Li Deng joined Citadel, one of the most successful investment firms in the world, as its Chief AI Officer, in May 2017. Prior to Citadel, he was Chief Scientist of AI and Partner Research Manager at Microsoft. Prior to Microsoft, he was a tenured Full Professor at the University of Waterloo in Ontario, Canada as well as teaching/research at MIT (Cambridge), ATR (Kyoto, Japan) and HKUST (Hong Kong). He is a Fellow of the IEEE, a Fellow of the Acoustical Society of America, and a Fellow of the ISCA. He has also been an Affiliate Professor at University of Washington since 2000.

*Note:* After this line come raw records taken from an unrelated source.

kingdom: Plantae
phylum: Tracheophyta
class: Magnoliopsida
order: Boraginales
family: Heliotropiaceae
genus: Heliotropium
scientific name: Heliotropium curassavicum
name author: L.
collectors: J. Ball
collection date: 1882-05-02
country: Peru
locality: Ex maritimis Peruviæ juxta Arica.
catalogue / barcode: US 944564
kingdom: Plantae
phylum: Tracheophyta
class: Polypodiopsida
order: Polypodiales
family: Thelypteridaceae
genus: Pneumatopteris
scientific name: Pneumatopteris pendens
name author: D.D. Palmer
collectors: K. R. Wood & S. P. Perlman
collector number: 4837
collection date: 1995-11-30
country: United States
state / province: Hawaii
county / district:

He was an elected member of Board of Governors of the IEEE Signal Processing Society, and was Editors-in-Chief of IEEE Signal Processing Magazine and of IEEE/ACM Transactions on Audio, Speech, and Language Processing (2008-2014), for which he received the IEEE SPS Meritorious Service Award. In recognition of the pioneering work on disrupting speech recognition industry using large-scale deep learning, he received the 2015 IEEE SPS Technical Achievement Award for “Outstanding Contributions to Automatic Speech Recognition and Deep Learning”. He also received numerous best paper and patent awards for the contributions to artificial intelligence, machine learning, information retrieval, multimedia signal processing, speech processing, and human language technology. He is an author or co-author of six technical books on deep learning, speech processing, discriminative machine learning, and natural language processing.

Rishabh Singh: Neural Program Synthesis

Abstract

The key to attaining general artificial intelligence is to develop architectures that are capable of learning complex algorithmic behaviors modeled as programs. The ability to learn programs allows these architectures to learn to compose high-level abstractions with complex control-flow, which can lead to many potential benefits: i) enable neural architectures to perform more complex tasks, ii) learn interpretable representations (programs which can be analyzed, debugged, or modified), and iii) better generalization to new inputs (like algorithms). In this talk, I will present some of our recent work in developing neural architectures for learning complex regular-expression based data transformation programs from input-output examples, and will also briefly discuss some other applications such as program repair and optimization that can benefit from learning neural program representations.

Bio

Rishabh Singh is a researcher in the Cognition group at Microsoft Research, Redmond. His research interests span the areas of programming languages, formal methods, and deep learning. His recent work has focused on developing new neural architectures for learning programs. He obtained his PhD in Computer Science from MIT in 2014, where he was a Microsoft Research PhD fellow and was awarded the MIT’s George M. Sprowls Award for Best PhD Dissertation. He obtained his BTech in Computer Science from IIT Kharagpur in 2008, where he was awarded the Institute Silver Medal and Bigyan Sinha Memorial Award.